Supplied passage
# Danish: "yes"



## Stoggler

Hej

Having watched quite a bit of Danish dramas on British TV (The Killing/Forbrydelsen, Borgen, Broen/Bron) I've noticed that occasionally I hear Danes say the English word "yes". Is this actually a Danish word that just sounds the same as the English word or are they knowingly using the English word? Is this common in Danish?

Tak


----------



## bicontinental

Stoggler said:


> Hej
> 
> Having watched quite a bit of Danish dramas on British TV (The Killing/Forbrydelsen, Borgen, Broen/Bron) I've noticed that occasionally I hear Danes say the English word "yes". Is this actually a Danish word that just sounds the same as the English word or are they knowingly using the English word? Is this common in Danish?
> 
> Tak



The Danish word for _yes_ is _ja_ (or _jo_), but I guess it just doesn't have the same 'oomph'.  
_Yes_ is quite common in modern Danish as you've noticed,  and frequently (though not exclusively so) it is used to add emphasis, as in "_yessss!!, I did it_!" I just realized it's been given its own entry in the online Danish dictionary, 'Den danske ordbog': http://ordnet.dk/ddo/ordbog?query=yes.

Bic.


----------



## henbjo

This is also the case in Norwegian, where *yes* has become very common as a positive exclamation upon some sort of success.


----------



## Stoggler

Thanks for the responses.  I can't think of other languages where they have borrowed such basic words (where they already otherwise exist).


----------



## mosletha

I think the sounds in the word just fit very well into Norwegian. We could easily write it as 'jess' and you wouldn't know it was an imported word.


----------



## jette(DK)

You would be surprised how many common English words have sneaked into Danish during the last say ten years. All of them coexist with perfectly functional Danish words. People somehow just feel the English words sound better or they want to flash their command of the English language or their ability to function in a globalized world. Young people are hardly able so say a full sentence anymore without including at least one English word.

We hardly have e.g. 'udsalg' anymore, they've all turned into 'sale'. Major institutions not only have an English equivalent in their name, their name ONLY exists in English. This is true for Copenhagen Airport and Copenhagen Business School, just to mention a few. And probably one of the most common Danish swearwords is the English fourletter F-word.

Problems to work on
1. In the thread about Danish "yes," write out the part from "## jette(DK)" to "English fourletter F-word.", with no changes.
2. According to the thread about Danish "yes," which online Danish dictionary has given "yes" its own entry?
The lines that come after this thread are separate material with no connection to it.

(Page images and extracted text)
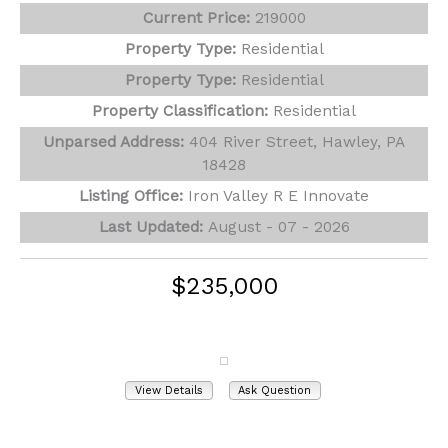
Current Price:
219000
Property Type:
Residential
Property Type:
Residential
Property Classification:
Residential
Unparsed Address:
404 River Street, Hawley, PA
18428
Listing Office:
Iron Valley R E Innovate
Last Updated:
August - 07 - 2026
$235,000
229 Hummingbird Trail
Bushkill, PA 18324
View Details
Ask Question
View Photos (24)
Virtual Tours (1)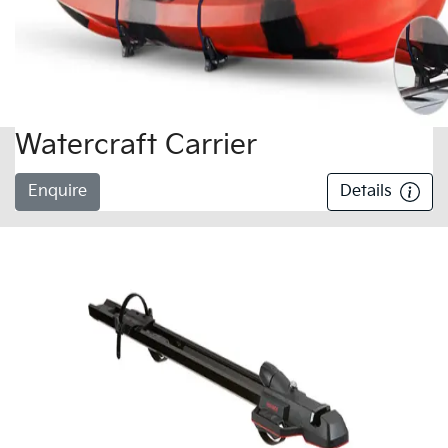
Watercraft Carrier
Enquire
Details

Outputs by task
1.
## jette(DK)

You would be surprised how many common English words have sneaked into Danish during the last say ten years. All of them coexist with perfectly functional Danish words. People somehow just feel the English words sound better or they want to flash their command of the English language or their ability to function in a globalized world. Young people are hardly able so say a full sentence anymore without including at least one English word.

We hardly have e.g. 'udsalg' anymore, they've all turned into 'sale'. Major institutions not only have an English equivalent in their name, their name ONLY exists in English. This is true for Copenhagen Airport and Copenhagen Business School, just to mention a few. And probably one of the most common Danish swearwords is the English fourletter F-word.

2. Den danske ordbog.